If not now it will soon.
The internal combustion engine is running on borrowed time. That's a fact. No one knows exactly how much longer it'll be around but automakers are quickly preparing for the day after. The electrification era is officially underway so does it make sense for automakers to continue investing serious sums of money in soon-to-be-extinct engine technology? The answer is it doesn't.
That's why we weren't surprised when Business Korea reported that Hyundai Motor Company has supposedly abolished its Engine Development Center at its 12,000 employee-strong R&D headquarters in South Korea. In addition, the automaker's new policy is to no longer launch new vehicles powered solely by ICE technology.

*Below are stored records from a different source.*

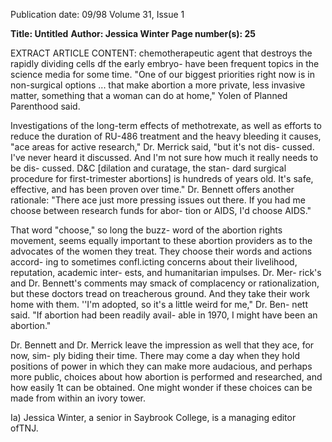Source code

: Publication date: 09/98
Volume 31, Issue 1

**Title: Untitled**
**Author: Jessica Winter**
**Page number(s): 25**

EXTRACT ARTICLE CONTENT:
chemotherapeutic agent that destroys the 
rapidly dividing cells df the early embryo-
have been frequent topics in the science media 
for some time. "One of our biggest priorities 
right now is in non-surgical options ... that 
make abortion a more private, less invasive 
matter, something that a woman can do at 
home," Yolen of Planned Parenthood said. 

Investigations of the long-term effects of 
methotrexate, as well as efforts to reduce the 
duration of RU-486 treatment and the heavy 
bleeding it causes, "ace areas for active 
research," Dr. Merrick said, "but it's not dis-
cussed. I've never heard it discussed. And I'm 
not sure how much it really needs to be dis-
cussed. D&C [dilation and curatage, the stan-
dard surgical procedure for first-trimester 
abortions] is hundreds of years old. It's safe, 
effective, and has been proven over time." Dr. 
Bennett offers another rationale: "There ace 
just more pressing issues out there. If you had 
me choose between research funds for abor-
tion or AIDS, I'd choose AIDS." 

That word "choose," so long the buzz-
word of the abortion rights movement, seems 
equally important to these abortion providers 
as to the advocates of the women they treat. 
They choose their words and actions accord-
ing to sometimes confl.icting concerns about 
their livelihood, reputation, academic inter-
ests, and humanitarian impulses. Dr. Mer-
rick's and Dr. Bennett's comments may smack 
of complacency or rationalization, but these 
doctors tread on treacherous ground. And 
they take their work home with them. ''I'm 
adopted, so it's a little weird for me," Dr. Ben-
nett said. "If abortion had been readily avail-
able in 1970, I might have been an abortion." 

Dr. Bennett and Dr. Merrick leave the 
impression as well that they ace, for now, sim-
ply biding their time. There may come a day 
when they hold positions of power in which 
they can make more audacious, and perhaps 
more public, choices about how abortion is 
performed and researched, and how easily 1t 
can be obtained. One might wonder if these 
choices can be made from within an ivory 
tower. 

Ia) 
Jessica Winter, a senior in Saybrook College, is a 
managing editor ofTNJ.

Instead, all powertrain development has been converted to only electrification advancements. The carmaker further made the strategic decision to focus on securing battery tech with the establishment of the Battery Development Center. Hyundai has for years been a big believer in developing new technologies in-house rather than outsourcing. This is certainly the more expensive route but the long-term benefits cannot be ignored.
As of this writing, Hyundai has not issued a formal announcement regarding these major changes but no one should be surprised. The Group's luxury division, Genesis, has already declared it will only build electrified vehicles from 2025.
Hyundai and Kia won't be too far behind. Already on sale are the Hyundai Ioniq 5 and Kia EV6, both riding on the E-GMP dedicated EV architecture. The Genesis GV60 is the next vehicle to utilize this platform. In the next year or so, additional E-GMP-based models will arrive, including the Ioniq 6 sedan and Ioniq 7 SUV. Kia is also working on a Telluride-sized SUV.
Hyundai Motor Group isn't stopping with E-GMP. Another EV-only architecture is currently in development and we expect the first vehicles to utilize it will arrive sometime mid-decade.